→ **Instructions to follow**
Pick out every line of the listing that contains the string "pentax", and copy each one. Treat uppercase and lowercase as different.
# # # #
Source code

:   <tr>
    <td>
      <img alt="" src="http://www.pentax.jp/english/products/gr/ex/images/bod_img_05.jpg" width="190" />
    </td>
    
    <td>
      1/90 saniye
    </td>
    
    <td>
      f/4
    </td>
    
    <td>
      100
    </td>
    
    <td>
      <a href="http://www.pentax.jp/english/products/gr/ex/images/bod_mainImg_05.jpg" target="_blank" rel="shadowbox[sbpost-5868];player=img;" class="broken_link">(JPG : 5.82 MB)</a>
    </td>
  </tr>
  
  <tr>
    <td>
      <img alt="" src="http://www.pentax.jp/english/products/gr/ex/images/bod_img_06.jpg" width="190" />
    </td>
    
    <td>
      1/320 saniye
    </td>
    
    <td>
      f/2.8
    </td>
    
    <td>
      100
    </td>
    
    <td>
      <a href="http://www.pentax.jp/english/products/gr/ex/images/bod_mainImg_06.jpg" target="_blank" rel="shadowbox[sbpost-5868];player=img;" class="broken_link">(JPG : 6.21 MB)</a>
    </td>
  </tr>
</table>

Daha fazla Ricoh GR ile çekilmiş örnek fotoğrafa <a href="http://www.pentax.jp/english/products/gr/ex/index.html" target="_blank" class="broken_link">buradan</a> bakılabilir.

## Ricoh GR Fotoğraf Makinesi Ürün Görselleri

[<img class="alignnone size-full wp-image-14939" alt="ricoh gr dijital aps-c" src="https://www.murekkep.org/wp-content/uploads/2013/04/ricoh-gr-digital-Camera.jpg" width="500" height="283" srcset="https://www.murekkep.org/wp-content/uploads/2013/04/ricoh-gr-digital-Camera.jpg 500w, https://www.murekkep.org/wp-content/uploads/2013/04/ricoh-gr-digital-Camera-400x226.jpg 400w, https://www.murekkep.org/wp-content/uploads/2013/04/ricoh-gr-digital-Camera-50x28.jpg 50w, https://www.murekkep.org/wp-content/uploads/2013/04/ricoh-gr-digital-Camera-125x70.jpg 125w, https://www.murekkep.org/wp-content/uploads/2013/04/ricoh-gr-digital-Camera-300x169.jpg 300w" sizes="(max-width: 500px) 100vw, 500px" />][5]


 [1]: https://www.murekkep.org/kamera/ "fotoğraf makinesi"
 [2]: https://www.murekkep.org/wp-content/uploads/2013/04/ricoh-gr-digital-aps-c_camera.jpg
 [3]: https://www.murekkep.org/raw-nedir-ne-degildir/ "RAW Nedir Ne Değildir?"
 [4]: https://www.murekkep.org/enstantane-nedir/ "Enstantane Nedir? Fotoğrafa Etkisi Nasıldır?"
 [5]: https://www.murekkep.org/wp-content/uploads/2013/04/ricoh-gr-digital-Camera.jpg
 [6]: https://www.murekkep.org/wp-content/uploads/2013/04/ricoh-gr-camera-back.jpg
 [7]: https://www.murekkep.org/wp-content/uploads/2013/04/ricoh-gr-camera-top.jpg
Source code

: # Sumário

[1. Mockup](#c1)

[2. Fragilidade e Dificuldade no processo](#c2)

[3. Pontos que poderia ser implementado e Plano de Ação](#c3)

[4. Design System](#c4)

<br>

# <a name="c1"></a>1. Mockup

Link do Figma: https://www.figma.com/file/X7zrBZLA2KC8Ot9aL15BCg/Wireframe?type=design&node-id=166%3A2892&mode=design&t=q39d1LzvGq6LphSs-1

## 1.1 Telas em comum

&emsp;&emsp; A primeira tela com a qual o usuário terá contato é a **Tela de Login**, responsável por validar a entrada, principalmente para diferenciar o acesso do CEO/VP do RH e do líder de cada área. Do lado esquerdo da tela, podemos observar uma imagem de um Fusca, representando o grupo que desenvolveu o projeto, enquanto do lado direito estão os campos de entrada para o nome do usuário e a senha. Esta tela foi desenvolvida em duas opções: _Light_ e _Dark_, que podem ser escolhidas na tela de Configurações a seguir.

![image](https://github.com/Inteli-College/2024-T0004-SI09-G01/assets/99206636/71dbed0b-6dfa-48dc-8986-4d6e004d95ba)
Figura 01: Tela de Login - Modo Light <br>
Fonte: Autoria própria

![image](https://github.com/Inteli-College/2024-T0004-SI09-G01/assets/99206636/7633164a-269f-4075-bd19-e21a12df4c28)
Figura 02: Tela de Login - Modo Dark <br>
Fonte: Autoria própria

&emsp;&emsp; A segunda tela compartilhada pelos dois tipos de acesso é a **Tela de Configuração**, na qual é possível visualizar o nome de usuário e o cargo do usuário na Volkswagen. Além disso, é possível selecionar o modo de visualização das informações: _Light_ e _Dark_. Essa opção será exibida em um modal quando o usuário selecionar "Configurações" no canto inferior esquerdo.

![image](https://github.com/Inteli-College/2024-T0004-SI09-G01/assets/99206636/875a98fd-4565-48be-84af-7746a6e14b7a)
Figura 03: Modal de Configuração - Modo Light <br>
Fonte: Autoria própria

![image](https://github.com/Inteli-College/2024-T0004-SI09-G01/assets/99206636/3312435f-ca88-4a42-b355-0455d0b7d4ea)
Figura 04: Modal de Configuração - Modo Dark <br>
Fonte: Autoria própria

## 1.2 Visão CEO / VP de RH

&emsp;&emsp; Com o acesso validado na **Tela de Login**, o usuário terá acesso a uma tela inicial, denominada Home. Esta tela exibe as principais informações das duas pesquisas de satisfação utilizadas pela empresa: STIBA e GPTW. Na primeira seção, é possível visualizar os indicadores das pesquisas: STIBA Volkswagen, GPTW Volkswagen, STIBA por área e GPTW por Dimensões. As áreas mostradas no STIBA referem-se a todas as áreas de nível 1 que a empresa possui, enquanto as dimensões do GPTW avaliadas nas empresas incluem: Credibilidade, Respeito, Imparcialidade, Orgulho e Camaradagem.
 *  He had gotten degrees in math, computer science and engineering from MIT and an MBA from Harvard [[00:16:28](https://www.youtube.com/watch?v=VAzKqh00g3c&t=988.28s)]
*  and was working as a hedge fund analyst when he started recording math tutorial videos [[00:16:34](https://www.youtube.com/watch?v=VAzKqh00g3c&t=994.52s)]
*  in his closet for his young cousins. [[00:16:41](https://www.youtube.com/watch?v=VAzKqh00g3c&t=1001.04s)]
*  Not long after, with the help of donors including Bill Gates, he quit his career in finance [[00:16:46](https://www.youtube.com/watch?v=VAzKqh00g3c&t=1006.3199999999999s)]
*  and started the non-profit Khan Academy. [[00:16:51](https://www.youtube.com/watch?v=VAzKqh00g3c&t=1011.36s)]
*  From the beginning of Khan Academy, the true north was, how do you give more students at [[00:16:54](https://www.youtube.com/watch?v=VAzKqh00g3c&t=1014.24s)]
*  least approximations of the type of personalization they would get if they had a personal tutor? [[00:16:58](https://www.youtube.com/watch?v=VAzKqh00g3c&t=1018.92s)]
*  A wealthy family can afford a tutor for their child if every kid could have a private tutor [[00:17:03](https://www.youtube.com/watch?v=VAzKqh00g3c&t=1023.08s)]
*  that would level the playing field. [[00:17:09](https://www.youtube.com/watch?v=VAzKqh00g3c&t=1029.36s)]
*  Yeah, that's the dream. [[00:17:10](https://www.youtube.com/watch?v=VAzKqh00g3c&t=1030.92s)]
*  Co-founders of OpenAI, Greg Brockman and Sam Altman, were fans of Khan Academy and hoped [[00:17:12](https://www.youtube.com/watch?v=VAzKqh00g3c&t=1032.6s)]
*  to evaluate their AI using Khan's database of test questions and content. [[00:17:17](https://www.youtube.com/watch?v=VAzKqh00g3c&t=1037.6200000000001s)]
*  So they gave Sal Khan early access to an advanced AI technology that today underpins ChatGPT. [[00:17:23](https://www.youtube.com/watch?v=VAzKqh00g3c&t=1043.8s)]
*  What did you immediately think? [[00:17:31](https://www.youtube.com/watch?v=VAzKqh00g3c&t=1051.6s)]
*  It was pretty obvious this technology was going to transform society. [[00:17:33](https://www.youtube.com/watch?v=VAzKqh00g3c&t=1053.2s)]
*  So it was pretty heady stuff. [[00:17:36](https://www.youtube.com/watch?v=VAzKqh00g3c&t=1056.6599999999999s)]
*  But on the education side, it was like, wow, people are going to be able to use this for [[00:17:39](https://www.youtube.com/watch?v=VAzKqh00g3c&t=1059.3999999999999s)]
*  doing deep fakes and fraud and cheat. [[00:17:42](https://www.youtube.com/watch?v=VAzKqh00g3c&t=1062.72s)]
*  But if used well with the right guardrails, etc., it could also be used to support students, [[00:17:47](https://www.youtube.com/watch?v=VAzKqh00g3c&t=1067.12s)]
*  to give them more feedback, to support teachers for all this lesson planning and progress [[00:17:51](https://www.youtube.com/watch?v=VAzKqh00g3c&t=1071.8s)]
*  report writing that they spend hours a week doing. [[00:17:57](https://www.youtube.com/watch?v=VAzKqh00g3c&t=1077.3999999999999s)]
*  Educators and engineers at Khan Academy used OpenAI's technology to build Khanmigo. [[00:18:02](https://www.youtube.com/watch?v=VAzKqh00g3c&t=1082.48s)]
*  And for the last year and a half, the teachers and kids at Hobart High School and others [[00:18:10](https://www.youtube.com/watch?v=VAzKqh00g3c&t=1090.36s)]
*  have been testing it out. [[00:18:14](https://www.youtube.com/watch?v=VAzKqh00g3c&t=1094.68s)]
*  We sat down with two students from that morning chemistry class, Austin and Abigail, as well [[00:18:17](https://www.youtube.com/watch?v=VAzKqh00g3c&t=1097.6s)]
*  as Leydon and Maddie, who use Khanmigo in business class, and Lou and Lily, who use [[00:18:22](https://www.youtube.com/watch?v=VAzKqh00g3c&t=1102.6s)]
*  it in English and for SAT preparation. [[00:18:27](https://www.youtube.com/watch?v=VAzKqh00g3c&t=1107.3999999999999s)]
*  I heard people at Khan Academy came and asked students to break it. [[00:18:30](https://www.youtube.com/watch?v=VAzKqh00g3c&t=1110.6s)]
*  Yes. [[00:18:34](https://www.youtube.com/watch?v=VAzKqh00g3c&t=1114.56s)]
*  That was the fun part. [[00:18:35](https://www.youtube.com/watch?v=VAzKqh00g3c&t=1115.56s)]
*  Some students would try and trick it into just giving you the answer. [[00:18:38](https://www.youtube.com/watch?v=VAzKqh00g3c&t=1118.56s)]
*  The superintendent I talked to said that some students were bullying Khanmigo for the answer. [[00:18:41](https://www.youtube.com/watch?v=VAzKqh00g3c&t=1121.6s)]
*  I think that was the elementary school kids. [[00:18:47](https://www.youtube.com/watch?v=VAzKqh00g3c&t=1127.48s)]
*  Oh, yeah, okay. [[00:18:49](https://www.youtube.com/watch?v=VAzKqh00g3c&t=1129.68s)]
# # # #
→ **Solution to the problem**
      <img alt="" src="http://www.pentax.jp/english/products/gr/ex/images/bod_img_05.jpg" width="190" />
      <a href="http://www.pentax.jp/english/products/gr/ex/images/bod_mainImg_05.jpg" target="_blank" rel="shadowbox[sbpost-5868];player=img;" class="broken_link">(JPG : 5.82 MB)</a>
      <img alt="" src="http://www.pentax.jp/english/products/gr/ex/images/bod_img_06.jpg" width="190" />
      <a href="http://www.pentax.jp/english/products/gr/ex/images/bod_mainImg_06.jpg" target="_blank" rel="shadowbox[sbpost-5868];player=img;" class="broken_link">(JPG : 6.21 MB)</a>
Daha fazla Ricoh GR ile çekilmiş örnek fotoğrafa <a href="http://www.pentax.jp/english/products/gr/ex/index.html" target="_blank" class="broken_link">buradan</a> bakılabilir.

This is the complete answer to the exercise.